=== Quoted passage ===
Maggie is very much a rounded character, however -the events which led to her arrival in LA are slowly revealed throughout the book and revealed to be heartbreaking. All the more so, because Maggie doesn't know how to process the emotions that follow from the miscarriages she suffers and her husband's infidelity. "She's no gift for introspection and it was challenging to have all these terrible things happen to her without any equipment to analyse or process them. But I think she did really well."

Reading the book and being aware of how Marian's past has informed her work, you can't help but wonder what part of Maggie's traumas she has endured herself She's clearly aware that's what I'm thinking, as she volunteers the information freely.

"It's inevitable things that have happened to me are channelled into the book. I've gone on record to say that I'd love to have children and I haven't had them, but my experience of childlessness isn't Maggie's. It was probably inevitable that I was going to write about the issue of women in their thirties wanting to have children. And when's the right time? Can you buy yourself another year? For four years it was a big concern for me and it's a concern for a lot of people I know.

"I'm very different from Maggie and the way it happened to her. My experience was just the spark. It touched a chord. Having children has become something that you put off until the last minute. I put it off until I thought I was as safe as I could be in a career and it didn't happen. I'm fine, I've made my peace with it now, but it's sad. Sad that our society isn't supportive of the issue."

Next on the agenda, however; is much more of a global issue with her fundraising trip to Ethiopia on behalf of Concern. She became involved after giving a speech on the charity's behalf about the role of women in the developing world. "I'm such a lick-arse swotty Virgo that I couldn't just wing it. I went into Concern to do loads of research and found out the most amazing facts, although they were really depressing. Uke the fact that women do two-thirds of the world's work and only earn one tenth of the world's wages and own one hundredth of the property. They told me about the co-operatives they have set up for women in many African countries and I was so enthusiastic about what I heard, they asked me if I wanted to go. Of course I did." (We'll let you know in a few weeks how Marian got on).

=== Collected material ===
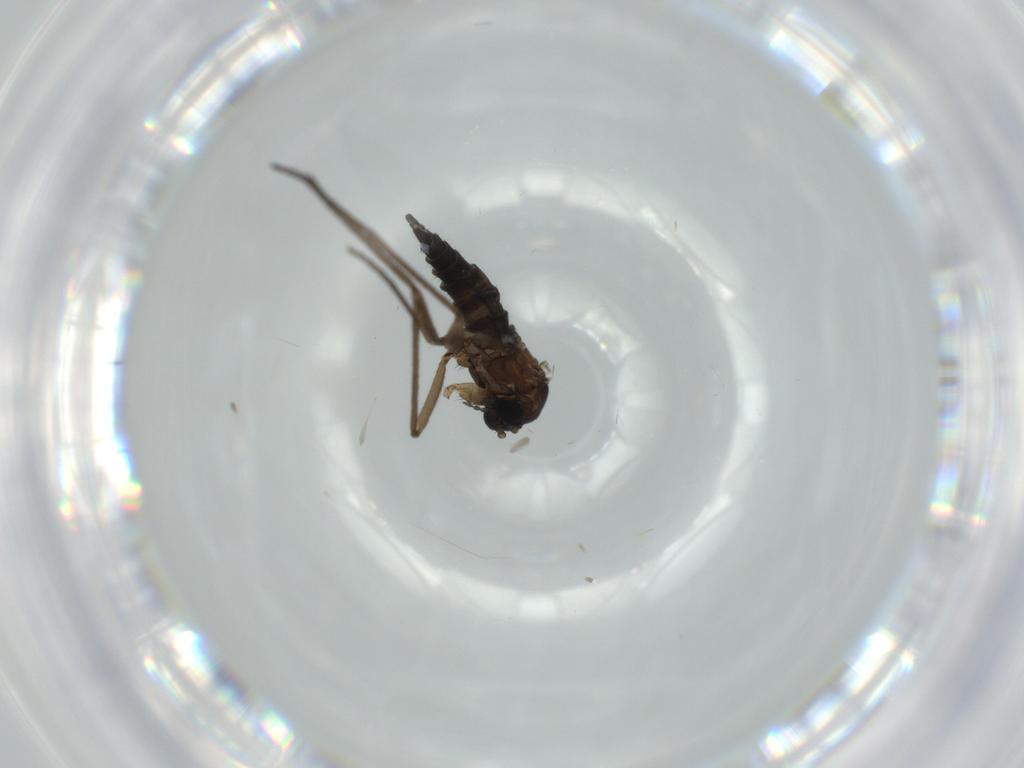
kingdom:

=== The tasks ===
1/ In the interview with Marian, which charity is her fundraising trip to Ethiopia on behalf of?
2/ What are all the facts about women's share of the world's work, wages and property that Marian cites in the interview?
The listing isn't needed for anything here.

=== Task-by-task solutions ===
1/ Concern.

2/
- Women do two-thirds of the world's work.
- Women earn only one tenth of the world's wages.
- Women own one hundredth of the property.